SIDSは1歳未満の赤ちゃんにみられます。原因は分かっていませんが、研究によってSIDSを予防する方法は確立されてきています。そのうちの一つが、赤ちゃんをうつぶせではなく仰向けで寝かせるということです。
SIDSの予防方法
- うつぶせではなく、仰向けで寝かせる
- できるだけ母乳で育てる
- 赤ちゃんの周りで喫煙しない
- 服を着せすぎない
SIDSとうつぶせ寝の関係については以下のような報告もなされています。
SIDSはほとんどの場合睡眠中に起こります。特に、うつ伏せで寝かされていた赤ちゃんにSIDSの発症頻度が高いことが疫学調査で明らかにされました。うつぶせ寝と突然死発症のメカニズムの関係は明らかではありませんが、欧米では仰向け寝を推奨するキャンペーンによってSIDSの発生率が減ったという報告もあり、何らかの関連はあることは疑う余地はありません。
このような研究結果が出され、うつぶせ寝はSIDSのリスクを高めるとして、問題視されるようになってきました。ただし、うつぶせ寝がSIDSの直接の原因であるわけではありません。
うつぶせ寝にメリットはある?
画像出典元:https://jp.pinterest.com/carriejeanmundy/photography-6-month/
危険もあるうつぶせ寝ですが、デメリットばかりではありません。うつぶせで寝ることは、赤ちゃんにとって良い効果ももたらすのです。
赤ちゃんはうつぶせ寝が落ち着く
うつぶせで寝ると肺が体の下側になるため、呼吸が落ち着くようになります。また、体の布団が触れている面積が大きくなることや、うつぶせで手足を折り曲げた状態が胎児のときの様子に近いことから、赤ちゃんがゆったりした気持ちになれます。
そのため、夜もぐっすり眠ることでき、夜泣きが少なくなります。さらに、うつぶせ寝にはゲップを出しやすくしたり、赤ちゃんが吐きにくくなる効果もあります。これは、胃の入り口が背中側にあるため、うつぶせで寝るとそちらが上になり、空気の通り道ができるからです。
うつぶせ寝は身体の発達を促す
うつぶせで寝ることは赤ちゃんの体の発達にも役立ちます。うつぶせの姿勢をとることで首や背中の筋肉が鍛えられ、首すわりを助けたり、寝返りが早くできるようになったりします。うつぶせの状態で手足を動かすと、ハイハイの練習にもなります。
また、仰向けでばかり寝ていると、赤ちゃんの頭は柔らかいので布団についている部分が平らになってしまうことがあります。上手にうつぶせ寝を取り入れることで、赤ちゃんの頭の形をきれいに整えることができます。
うつぶせ寝のメリット
- 呼吸が落ち着く
- 夜泣きが少なくなる
- ゲップが出やすくなる
- 吐き戻すことが少なくなる
- 首や背中の筋肉が発達しやすい
- 頭の形がきれいになる
うつぶせで寝てもいいのはいつから?

→ **実施事項**
**a.** SIDSとうつぶせ寝に関する本文から、「SIDSは1歳未満の赤ちゃん」から「て良い効果ももたらすのです。」までの部分をすべて、一字も変えずに書き写してください。
**b.** SIDSとうつぶせ寝を扱った本文の末尾に続けて、文章を書き進めてください。
次のデータは本文とは無関係です。

→ **提示データ**
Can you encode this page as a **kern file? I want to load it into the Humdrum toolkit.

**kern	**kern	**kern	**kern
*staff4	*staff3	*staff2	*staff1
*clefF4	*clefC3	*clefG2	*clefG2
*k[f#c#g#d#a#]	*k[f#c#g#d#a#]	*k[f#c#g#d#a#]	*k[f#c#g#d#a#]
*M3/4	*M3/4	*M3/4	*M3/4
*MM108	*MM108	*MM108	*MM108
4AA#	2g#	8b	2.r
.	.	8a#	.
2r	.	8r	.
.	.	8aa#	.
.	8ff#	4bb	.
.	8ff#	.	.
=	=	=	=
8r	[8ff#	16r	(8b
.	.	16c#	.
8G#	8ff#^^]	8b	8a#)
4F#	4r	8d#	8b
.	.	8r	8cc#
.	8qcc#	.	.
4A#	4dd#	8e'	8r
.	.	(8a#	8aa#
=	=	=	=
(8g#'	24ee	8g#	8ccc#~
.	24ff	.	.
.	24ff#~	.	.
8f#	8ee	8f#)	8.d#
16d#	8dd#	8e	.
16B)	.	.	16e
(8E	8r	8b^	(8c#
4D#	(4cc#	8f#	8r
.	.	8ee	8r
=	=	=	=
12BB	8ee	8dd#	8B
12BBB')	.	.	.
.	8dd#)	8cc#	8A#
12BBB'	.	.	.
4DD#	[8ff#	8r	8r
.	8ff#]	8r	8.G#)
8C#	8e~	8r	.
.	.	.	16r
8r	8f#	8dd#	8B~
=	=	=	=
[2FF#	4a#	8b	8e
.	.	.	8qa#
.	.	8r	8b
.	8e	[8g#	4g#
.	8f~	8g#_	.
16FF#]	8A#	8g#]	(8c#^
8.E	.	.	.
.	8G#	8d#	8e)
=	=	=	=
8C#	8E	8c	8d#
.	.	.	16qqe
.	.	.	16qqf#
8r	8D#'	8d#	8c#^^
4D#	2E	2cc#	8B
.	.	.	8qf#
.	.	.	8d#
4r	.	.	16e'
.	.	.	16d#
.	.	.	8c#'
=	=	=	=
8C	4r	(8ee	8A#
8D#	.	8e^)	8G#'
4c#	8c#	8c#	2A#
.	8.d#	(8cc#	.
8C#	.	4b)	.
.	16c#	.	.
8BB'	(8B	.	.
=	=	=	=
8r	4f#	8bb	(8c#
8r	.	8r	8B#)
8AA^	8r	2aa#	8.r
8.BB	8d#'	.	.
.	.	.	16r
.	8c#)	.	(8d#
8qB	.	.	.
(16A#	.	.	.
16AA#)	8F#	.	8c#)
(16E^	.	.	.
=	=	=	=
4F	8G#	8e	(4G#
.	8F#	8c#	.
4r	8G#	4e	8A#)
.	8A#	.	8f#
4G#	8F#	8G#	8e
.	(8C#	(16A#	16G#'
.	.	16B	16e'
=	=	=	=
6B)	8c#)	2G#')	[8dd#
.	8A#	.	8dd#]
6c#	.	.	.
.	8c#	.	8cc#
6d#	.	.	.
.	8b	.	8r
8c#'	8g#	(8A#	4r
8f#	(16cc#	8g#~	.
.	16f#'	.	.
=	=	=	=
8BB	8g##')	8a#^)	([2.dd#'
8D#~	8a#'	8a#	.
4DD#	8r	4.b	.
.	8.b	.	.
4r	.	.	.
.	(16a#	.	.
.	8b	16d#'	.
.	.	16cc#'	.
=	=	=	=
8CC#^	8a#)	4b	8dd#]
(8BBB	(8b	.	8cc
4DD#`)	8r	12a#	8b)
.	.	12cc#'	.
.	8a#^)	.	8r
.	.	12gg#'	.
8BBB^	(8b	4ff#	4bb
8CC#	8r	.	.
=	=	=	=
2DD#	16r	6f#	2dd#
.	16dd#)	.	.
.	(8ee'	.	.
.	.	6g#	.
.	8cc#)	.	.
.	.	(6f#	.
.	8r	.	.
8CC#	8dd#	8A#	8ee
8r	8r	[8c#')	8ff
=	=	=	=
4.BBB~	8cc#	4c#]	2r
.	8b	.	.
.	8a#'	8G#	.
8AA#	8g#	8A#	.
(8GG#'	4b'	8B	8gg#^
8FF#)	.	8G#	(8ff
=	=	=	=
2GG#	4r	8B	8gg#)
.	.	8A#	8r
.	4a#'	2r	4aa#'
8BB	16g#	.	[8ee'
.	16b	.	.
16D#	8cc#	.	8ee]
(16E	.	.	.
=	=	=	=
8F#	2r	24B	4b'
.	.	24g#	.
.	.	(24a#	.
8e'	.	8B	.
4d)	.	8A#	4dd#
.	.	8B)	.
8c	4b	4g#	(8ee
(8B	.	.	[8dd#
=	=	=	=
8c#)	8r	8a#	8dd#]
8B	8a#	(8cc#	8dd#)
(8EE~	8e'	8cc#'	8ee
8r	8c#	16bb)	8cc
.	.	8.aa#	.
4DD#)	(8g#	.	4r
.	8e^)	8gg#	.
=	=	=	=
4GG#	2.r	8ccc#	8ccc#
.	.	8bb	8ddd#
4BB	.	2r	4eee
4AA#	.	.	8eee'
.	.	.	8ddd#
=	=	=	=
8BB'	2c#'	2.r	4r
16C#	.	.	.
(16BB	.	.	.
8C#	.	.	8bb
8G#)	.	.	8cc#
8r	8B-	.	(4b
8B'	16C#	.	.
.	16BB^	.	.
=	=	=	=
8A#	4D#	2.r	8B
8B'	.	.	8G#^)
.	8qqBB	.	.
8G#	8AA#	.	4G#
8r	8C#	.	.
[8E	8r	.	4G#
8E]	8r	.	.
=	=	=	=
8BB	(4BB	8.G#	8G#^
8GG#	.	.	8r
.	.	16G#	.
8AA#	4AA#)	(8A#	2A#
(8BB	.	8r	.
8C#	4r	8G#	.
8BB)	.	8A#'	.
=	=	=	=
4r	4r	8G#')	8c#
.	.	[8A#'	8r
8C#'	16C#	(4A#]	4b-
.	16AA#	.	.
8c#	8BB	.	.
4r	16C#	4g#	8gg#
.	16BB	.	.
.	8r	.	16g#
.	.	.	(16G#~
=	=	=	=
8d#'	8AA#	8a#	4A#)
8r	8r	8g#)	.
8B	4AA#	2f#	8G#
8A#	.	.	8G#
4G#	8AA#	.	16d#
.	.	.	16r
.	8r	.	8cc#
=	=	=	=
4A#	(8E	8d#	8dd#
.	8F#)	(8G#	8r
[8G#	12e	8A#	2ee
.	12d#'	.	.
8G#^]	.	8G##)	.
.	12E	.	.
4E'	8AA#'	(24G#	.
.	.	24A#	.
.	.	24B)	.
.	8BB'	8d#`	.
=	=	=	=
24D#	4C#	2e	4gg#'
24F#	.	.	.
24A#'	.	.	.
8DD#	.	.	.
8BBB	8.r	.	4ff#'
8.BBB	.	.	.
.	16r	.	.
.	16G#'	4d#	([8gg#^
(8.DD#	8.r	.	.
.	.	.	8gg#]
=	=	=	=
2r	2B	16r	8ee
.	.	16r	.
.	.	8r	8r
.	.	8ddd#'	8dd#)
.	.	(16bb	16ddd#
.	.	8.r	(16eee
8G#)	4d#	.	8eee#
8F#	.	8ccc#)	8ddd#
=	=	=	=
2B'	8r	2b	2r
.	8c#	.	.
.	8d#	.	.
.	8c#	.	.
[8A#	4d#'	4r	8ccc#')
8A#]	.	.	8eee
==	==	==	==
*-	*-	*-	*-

→ **解答**
**a.**
SIDSは1歳未満の赤ちゃんにみられます。原因は分かっていませんが、研究によってSIDSを予防する方法は確立されてきています。そのうちの一つが、赤ちゃんをうつぶせではなく仰向けで寝かせるということです。
SIDSの予防方法
- うつぶせではなく、仰向けで寝かせる
- できるだけ母乳で育てる
- 赤ちゃんの周りで喫煙しない
- 服を着せすぎない
SIDSとうつぶせ寝の関係については以下のような報告もなされています。
SIDSはほとんどの場合睡眠中に起こります。特に、うつ伏せで寝かされていた赤ちゃんにSIDSの発症頻度が高いことが疫学調査で明らかにされました。うつぶせ寝と突然死発症のメカニズムの関係は明らかではありませんが、欧米では仰向け寝を推奨するキャンペーンによってSIDSの発生率が減ったという報告もあり、何らかの関連はあることは疑う余地はありません。
このような研究結果が出され、うつぶせ寝はSIDSのリスクを高めるとして、問題視されるようになってきました。ただし、うつぶせ寝がSIDSの直接の原因であるわけではありません。
うつぶせ寝にメリットはある?
画像出典元:https://jp.pinterest.com/carriejeanmundy/photography-6-month/
危険もあるうつぶせ寝ですが、デメリットばかりではありません。うつぶせで寝ることは、赤ちゃんにとって良い効果ももたらすのです。

**b.**
画像出典元:http://epilepsyu.com/blog/category/family-and-friends/
では、いつからならうつぶせで寝てもいいのでしょうか。結論から言いますと、赤ちゃんの成長は個人差が大きいので、「〇ヶ月になっていれば大丈夫!」ということは言えません。ただし一つの目安として、うつぶせから仰向けへと戻る『寝返りがえり』が完璧にできるようになっている、ということが挙げられます。
これができるようになっていると、うつぶせで寝ていても赤ちゃんが自分で体の向きを変えることができ、窒息の危険性が低くなります。また、厚労省は以下のように定めています
(1) 1歳になるまでは、寝かせる時はあおむけに寝かせましょう。 SIDSは、うつぶせ、あおむけのどちらでも発症しますが、寝かせる時にうつぶせに寝かせたときの方がSIDSの発生率が高いということが研究者の調査からわかっています。医学上の理由でうつぶせ寝を勧められている場合以外は、赤ちゃんの顔が見えるあおむけに寝かせましょう。この取組は、睡眠中の窒息事故を防ぐ上でも有効です。 出典元 乳幼児突然死症候群(SIDS)について|厚生労働省
1歳を超えてSIDSを発症することは非常に稀とも言われています。
うつぶせで寝かせる目安
- 寝返りがえりが完璧になった
- 1歳になった
しかし、これらの条件を満たしているからといっても、うつぶせで寝ている赤ちゃんをずっと一人にしておくのは危険が伴います。特にうつぶせ寝を始めてから1ヶ月くらいは、ちょくちょく様子を見に行って顔の向きを変えたり、呼吸の確認を必ずしましょう。
うつぶせで寝かせるときに気をつけること
画像出典元:http://www.livescience.com/35011-having-a-dog-may-help-allergy-prone-infants.html
必ず見守りましょう
うつぶせ寝の目安として寝返りがえりができることを挙げましたが、それよりも低月齢の赤ちゃんがうつぶせで寝ていることもあります。赤ちゃんによっては、仰向けよりもうつぶせの姿勢の方が好きな子というのがいて、仰向けで寝かせても気が付くと横を向いていたり、顔が布団に触れていたりするものです。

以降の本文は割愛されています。